Like a well-trained puppy and without paying too much attention I reached into my back pocket and handed over a note that had been crumpled up in my jeans pocket. Her face was one of astonishment as she unravelled a Swiss Franc note, quickly appreciating that this was not likely to be accepted at the cinema.
It was probably not the time to share my thoughts on the Swiss economy with her, in particular the resultant challenges some Private Equity funds are currently facing. Instead, I duly swapped the CHF10 note for a £10 one. I am not sure whether the smile on my daughter’s face that followed was (a) due to her understanding that she had just completed a very advantageous foreign exchange trade, or (b) because her afternoon would now be spent with her friends in town rather than with her father at home.
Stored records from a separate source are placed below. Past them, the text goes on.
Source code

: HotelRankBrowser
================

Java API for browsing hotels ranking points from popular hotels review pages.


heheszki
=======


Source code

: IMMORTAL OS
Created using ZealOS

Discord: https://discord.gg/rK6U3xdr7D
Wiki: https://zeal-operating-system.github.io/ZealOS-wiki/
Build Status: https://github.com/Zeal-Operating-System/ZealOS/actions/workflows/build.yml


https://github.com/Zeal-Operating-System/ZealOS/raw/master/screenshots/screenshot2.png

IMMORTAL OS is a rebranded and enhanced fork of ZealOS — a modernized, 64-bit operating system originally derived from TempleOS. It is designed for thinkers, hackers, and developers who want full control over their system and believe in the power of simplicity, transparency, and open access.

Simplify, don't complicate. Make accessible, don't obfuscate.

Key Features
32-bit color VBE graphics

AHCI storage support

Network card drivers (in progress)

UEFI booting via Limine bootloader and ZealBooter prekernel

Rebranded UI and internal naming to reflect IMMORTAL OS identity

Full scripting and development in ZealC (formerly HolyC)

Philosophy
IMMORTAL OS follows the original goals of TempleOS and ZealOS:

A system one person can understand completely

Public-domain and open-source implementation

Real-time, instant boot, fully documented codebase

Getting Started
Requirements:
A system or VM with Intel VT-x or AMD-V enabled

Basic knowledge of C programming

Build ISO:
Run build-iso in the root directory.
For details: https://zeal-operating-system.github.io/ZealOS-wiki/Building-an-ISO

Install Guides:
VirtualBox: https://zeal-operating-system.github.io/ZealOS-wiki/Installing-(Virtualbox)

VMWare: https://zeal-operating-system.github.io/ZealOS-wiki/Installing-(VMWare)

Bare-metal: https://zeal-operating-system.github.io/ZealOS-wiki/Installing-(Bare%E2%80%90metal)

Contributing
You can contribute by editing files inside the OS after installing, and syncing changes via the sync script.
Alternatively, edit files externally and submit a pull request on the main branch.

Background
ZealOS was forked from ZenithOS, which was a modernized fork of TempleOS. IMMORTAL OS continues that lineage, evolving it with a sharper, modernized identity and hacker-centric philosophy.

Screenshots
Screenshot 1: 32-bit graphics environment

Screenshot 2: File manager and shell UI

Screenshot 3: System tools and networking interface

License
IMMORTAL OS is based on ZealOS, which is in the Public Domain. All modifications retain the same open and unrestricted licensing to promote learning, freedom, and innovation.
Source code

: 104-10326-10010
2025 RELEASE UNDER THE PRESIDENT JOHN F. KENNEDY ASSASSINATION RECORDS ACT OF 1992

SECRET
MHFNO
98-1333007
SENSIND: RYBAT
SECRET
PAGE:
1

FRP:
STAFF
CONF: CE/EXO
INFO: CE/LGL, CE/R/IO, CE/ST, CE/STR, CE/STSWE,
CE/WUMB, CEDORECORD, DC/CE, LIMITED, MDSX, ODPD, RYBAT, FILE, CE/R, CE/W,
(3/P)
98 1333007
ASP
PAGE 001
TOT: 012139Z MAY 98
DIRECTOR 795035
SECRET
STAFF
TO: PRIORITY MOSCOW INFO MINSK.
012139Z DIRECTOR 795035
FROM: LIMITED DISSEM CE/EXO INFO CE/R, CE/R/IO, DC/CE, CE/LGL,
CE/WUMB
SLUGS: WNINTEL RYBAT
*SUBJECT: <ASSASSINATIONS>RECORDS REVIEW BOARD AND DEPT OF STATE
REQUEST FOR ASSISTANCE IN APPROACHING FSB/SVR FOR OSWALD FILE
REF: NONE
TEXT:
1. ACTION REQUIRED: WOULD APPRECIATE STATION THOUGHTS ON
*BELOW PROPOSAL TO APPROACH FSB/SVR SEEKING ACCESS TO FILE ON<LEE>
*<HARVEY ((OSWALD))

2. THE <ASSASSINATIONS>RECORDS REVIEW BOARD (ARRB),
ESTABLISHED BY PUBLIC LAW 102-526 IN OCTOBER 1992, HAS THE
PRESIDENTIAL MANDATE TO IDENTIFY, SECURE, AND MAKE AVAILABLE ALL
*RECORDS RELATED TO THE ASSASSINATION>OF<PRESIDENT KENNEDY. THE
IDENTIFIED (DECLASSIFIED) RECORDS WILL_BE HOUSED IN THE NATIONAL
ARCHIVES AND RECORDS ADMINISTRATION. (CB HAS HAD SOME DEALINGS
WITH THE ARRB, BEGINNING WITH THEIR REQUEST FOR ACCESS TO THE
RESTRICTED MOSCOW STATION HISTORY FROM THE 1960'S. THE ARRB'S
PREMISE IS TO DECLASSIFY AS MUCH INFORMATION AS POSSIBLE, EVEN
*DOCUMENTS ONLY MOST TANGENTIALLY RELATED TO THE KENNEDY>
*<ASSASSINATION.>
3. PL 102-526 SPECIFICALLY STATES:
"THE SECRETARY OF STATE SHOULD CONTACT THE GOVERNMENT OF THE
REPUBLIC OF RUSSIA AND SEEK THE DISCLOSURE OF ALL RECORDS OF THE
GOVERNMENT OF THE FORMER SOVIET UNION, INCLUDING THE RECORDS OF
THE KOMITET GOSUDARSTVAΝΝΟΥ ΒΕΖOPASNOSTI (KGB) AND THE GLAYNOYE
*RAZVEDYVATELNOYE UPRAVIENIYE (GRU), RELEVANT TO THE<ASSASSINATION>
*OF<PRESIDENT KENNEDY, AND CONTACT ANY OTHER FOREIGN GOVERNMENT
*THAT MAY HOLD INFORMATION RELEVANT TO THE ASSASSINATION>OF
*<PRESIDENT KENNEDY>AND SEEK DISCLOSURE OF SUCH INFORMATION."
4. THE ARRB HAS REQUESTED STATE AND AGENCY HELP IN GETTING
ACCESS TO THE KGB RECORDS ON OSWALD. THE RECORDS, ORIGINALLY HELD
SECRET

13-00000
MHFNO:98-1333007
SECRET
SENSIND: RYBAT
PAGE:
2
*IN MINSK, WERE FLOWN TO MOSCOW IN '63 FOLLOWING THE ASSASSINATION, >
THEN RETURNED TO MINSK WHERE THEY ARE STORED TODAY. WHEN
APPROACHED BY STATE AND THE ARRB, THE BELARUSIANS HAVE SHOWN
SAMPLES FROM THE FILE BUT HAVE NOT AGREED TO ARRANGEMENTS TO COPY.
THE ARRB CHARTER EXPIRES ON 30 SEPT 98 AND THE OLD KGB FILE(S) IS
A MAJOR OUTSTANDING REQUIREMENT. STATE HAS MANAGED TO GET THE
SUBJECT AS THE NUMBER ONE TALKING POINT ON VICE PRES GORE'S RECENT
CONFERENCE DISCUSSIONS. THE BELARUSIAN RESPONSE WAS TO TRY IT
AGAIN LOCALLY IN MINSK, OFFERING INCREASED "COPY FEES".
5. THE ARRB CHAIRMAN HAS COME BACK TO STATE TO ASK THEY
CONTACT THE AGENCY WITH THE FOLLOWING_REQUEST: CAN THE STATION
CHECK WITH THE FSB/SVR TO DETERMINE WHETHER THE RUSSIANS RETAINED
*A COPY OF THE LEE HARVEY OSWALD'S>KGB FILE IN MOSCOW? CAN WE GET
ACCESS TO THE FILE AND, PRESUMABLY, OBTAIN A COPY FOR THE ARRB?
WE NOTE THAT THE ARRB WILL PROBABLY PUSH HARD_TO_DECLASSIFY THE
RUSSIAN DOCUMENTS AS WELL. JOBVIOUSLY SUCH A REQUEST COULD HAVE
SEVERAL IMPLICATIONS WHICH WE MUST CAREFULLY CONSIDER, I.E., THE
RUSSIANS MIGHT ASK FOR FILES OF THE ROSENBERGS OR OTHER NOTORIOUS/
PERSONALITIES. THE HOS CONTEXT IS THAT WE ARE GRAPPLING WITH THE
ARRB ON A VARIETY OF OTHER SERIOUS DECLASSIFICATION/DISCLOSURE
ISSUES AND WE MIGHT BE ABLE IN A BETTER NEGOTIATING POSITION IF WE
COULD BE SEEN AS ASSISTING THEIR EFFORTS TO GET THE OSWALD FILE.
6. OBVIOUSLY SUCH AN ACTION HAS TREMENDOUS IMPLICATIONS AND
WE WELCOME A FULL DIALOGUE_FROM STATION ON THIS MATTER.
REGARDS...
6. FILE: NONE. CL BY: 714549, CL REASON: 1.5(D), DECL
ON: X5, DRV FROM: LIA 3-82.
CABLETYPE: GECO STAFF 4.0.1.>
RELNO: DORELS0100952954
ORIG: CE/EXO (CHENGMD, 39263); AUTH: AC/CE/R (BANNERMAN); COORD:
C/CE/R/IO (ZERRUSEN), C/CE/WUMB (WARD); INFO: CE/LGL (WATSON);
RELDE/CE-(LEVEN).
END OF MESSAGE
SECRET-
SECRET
Unlike my daughter, the Swiss economy has had a challenging financial year to date. The beginning of 2015 saw a return to currency volatility when on 15 January the Swiss National Bank (SNB) unexpectedly announced that it was abandoning the peg that kept the Swiss Franc locked to the Euro at a fixed rate of 1.2:1. This decision sent currency markets across the world into a spin with the Franc soaring and the Euro falling in value by over 30% against the Swiss currency.
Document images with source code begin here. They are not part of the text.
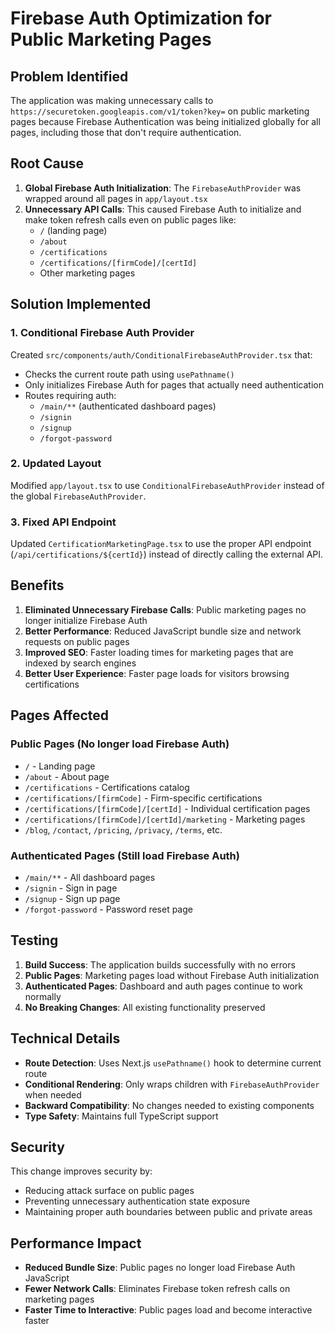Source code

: # Firebase Auth Optimization for Public Marketing Pages

## Problem Identified

The application was making unnecessary calls to `https://securetoken.googleapis.com/v1/token?key=` on public marketing pages because Firebase Authentication was being initialized globally for all pages, including those that don't require authentication.

## Root Cause

1. **Global Firebase Auth Initialization**: The `FirebaseAuthProvider` was wrapped around all pages in `app/layout.tsx`
2. **Unnecessary API Calls**: This caused Firebase Auth to initialize and make token refresh calls even on public pages like:
   - `/` (landing page)
   - `/about`
   - `/certifications`
   - `/certifications/[firmCode]/[certId]`
   - Other marketing pages

## Solution Implemented

### 1. Conditional Firebase Auth Provider

Created `src/components/auth/ConditionalFirebaseAuthProvider.tsx` that:

- Checks the current route path using `usePathname()`
- Only initializes Firebase Auth for pages that actually need authentication
- Routes requiring auth:
  - `/main/**` (authenticated dashboard pages)
  - `/signin`
  - `/signup`
  - `/forgot-password`

### 2. Updated Layout

Modified `app/layout.tsx` to use `ConditionalFirebaseAuthProvider` instead of the global `FirebaseAuthProvider`.

### 3. Fixed API Endpoint

Updated `CertificationMarketingPage.tsx` to use the proper API endpoint (`/api/certifications/${certId}`) instead of directly calling the external API.

## Benefits

1. **Eliminated Unnecessary Firebase Calls**: Public marketing pages no longer initialize Firebase Auth
2. **Better Performance**: Reduced JavaScript bundle size and network requests on public pages
3. **Improved SEO**: Faster loading times for marketing pages that are indexed by search engines
4. **Better User Experience**: Faster page loads for visitors browsing certifications

## Pages Affected

### Public Pages (No longer load Firebase Auth)

- `/` - Landing page
- `/about` - About page
- `/certifications` - Certifications catalog
- `/certifications/[firmCode]` - Firm-specific certifications
- `/certifications/[firmCode]/[certId]` - Individual certification pages
- `/certifications/[firmCode]/[certId]/marketing` - Marketing pages
- `/blog`, `/contact`, `/pricing`, `/privacy`, `/terms`, etc.

### Authenticated Pages (Still load Firebase Auth)

- `/main/**` - All dashboard pages
- `/signin` - Sign in page
- `/signup` - Sign up page
- `/forgot-password` - Password reset page

## Testing

1. **Build Success**: The application builds successfully with no errors
2. **Public Pages**: Marketing pages load without Firebase Auth initialization
3. **Authenticated Pages**: Dashboard and auth pages continue to work normally
4. **No Breaking Changes**: All existing functionality preserved

## Technical Details

- **Route Detection**: Uses Next.js `usePathname()` hook to determine current route
- **Conditional Rendering**: Only wraps children with `FirebaseAuthProvider` when needed
- **Backward Compatibility**: No changes needed to existing components
- **Type Safety**: Maintains full TypeScript support

## Security

This change improves security by:

- Reducing attack surface on public pages
- Preventing unnecessary authentication state exposure
- Maintaining proper auth boundaries between public and private areas

## Performance Impact

- **Reduced Bundle Size**: Public pages no longer load Firebase Auth JavaScript
- **Fewer Network Calls**: Eliminates Firebase token refresh calls on marketing pages
- **Faster Time to Interactive**: Public pages load and become interactive faster
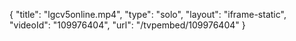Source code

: {
    "title": "lgcv5online.mp4",
    "type": "solo",
    "layout": "iframe-static",
    "videoId": "109976404",
    "url": "\/tvpembed\/109976404"
}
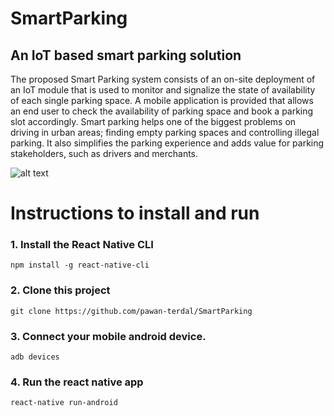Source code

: # SmartParking
## An IoT based smart parking solution 

The proposed Smart Parking system consists of an on-site deployment of an IoT module that is used to monitor and signalize the state of availability of each single parking space. A mobile application is  provided that allows an end user to check the availability of parking space and book a parking slot accordingly.
Smart parking helps one of the biggest problems on driving in urban areas; finding empty parking spaces and controlling illegal parking. It also simplifies the parking experience and adds value for parking stakeholders, such as drivers and merchants.

![alt text](https://github.com/[pawan-terdal]/[SmartPArking]/blob/[master]/slide_4.jpg?raw=true)


# Instructions to install and run
### 1. Install the React Native CLI
    npm install -g react-native-cli
    
### 2. Clone this project
    git clone https://github.com/pawan-terdal/SmartParking
    
### 3. Connect your mobile android device.
    adb devices
    
### 4. Run the react native app
    react-native run-android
As a director on Channel Islands domiciled Private Equity fund boards, I have experienced first-hand the effect of this volatility on those funds holding underlying portfolio companies with Swiss Franc exposure. A number of buy-out funds for which I act hold investments in small- to medium-sized Swiss private industrial and exporting enterprises. Many of these companies lack an international manufacturing or distribution platform and therefore the valuations in these companies fell significantly as exports became greatly more expensive for those in the Eurozone.
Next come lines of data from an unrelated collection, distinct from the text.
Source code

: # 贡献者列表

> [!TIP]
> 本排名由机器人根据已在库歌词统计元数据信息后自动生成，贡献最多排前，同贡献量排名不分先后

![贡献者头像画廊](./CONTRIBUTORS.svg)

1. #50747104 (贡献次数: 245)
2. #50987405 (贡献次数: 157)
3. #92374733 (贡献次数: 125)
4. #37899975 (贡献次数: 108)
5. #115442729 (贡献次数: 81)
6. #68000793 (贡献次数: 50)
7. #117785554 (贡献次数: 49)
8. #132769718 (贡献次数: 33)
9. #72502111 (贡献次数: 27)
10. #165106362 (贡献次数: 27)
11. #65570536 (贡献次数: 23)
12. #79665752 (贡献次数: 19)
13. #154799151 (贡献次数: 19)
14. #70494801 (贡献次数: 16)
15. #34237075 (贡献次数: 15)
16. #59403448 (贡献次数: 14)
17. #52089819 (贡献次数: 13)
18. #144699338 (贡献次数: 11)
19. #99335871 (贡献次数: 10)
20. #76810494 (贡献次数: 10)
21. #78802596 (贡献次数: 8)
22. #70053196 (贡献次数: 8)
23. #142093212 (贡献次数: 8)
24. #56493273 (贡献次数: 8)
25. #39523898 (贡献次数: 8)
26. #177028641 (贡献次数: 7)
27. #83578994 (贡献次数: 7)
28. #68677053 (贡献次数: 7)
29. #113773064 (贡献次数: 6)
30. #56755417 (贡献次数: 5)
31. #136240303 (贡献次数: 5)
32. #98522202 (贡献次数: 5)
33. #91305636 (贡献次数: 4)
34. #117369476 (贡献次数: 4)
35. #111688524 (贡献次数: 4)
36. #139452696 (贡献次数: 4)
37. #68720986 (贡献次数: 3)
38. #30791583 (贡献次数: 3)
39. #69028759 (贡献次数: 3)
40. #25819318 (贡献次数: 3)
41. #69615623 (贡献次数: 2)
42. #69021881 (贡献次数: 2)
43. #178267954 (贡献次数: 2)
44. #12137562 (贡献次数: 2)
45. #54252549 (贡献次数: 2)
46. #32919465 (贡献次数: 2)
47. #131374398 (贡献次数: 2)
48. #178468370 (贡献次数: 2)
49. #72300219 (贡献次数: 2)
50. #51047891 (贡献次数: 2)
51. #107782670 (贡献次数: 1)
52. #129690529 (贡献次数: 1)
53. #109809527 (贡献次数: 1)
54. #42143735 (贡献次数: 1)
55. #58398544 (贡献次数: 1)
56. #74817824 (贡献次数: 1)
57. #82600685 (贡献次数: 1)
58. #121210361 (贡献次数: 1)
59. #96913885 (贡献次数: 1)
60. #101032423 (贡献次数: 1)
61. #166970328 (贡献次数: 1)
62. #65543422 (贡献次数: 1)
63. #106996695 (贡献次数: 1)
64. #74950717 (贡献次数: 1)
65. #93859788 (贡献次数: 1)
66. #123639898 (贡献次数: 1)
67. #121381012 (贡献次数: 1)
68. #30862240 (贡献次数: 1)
2015 Budget forecasts and EBITDA (Earnings Before Interest, Taxes, Depreciation and Amortisation) projections for these portfolio companies completed in late 2014 had to be reworked and remodelled by portfolio company management as the effect of the SNB actions were realised. Audit firms smiled, CFOs frowned, investors hoped any loss would be short-term.
Another fund upon which I act was able to exit a European investment at a strong value but the directors were then left with the dilemma of receiving the sale proceeds in Euro but being bound by documentation to distribute Swiss Francs to investors, thereby potentially incurring a significant FX loss on conversion.
More widely, as a result of the SNB’s actions, the Swiss economy (GDP) shrunk by 0.2% in the first quarter, driven mainly by a marked retraction of 2.3% of the export of goods in real terms against the last quarter of 2014. However, recent data shows that the Swiss economy avoided falling into technical recession in the second quarter. GDP expanded a weak 0.2% over the previous quarter, thus recovering from Q1’s contraction.
The small expansion during Q2 is a clear sign of the struggles that the economy is facing since the removal of the peg in January. However, in Q2, solid private consumption (partly fuelled by lower prices due to the increasing imports from the Eurozone) and government spending offset the negative impact of the strong currency on demand for Swiss exports. Moreover, the sluggish growth seen in Q2 is anticipated to be short-lived as there are brighter expectations among exporters and from within the manufacturing sector.
As to the Private Equity market, EY and KPMG both noted a significant slow-down in mergers and acquisitions activity around Swiss target companies in the year to date. Deal flow in companies remains low, however it is expected that the current environment will also open interesting investment opportunities at more moderate valuations than in the past two years for those wishing to make acquisitions.
Furthermore, Private Equity fund managers have worked hard developing and diversifying their Swiss portfolio companies in a bid to offset the negative currency impact this year. Managers holding Swiss industrial and service companies with a diversified product and market portfolio and an intelligent production set-up (including international or outsourced production of certain parts of the value chain) are set to continue to be successful and grow.
The future for investment in Swiss Private Equity remains positive but it may take time for valuations to recover. Whatever does happen, one thing is certain: the way my children spend money, the CHF10 that remains in my back pocket will not be able to stay there as a long-term investment.
(This article has been reproduced by kind permission of the publication.)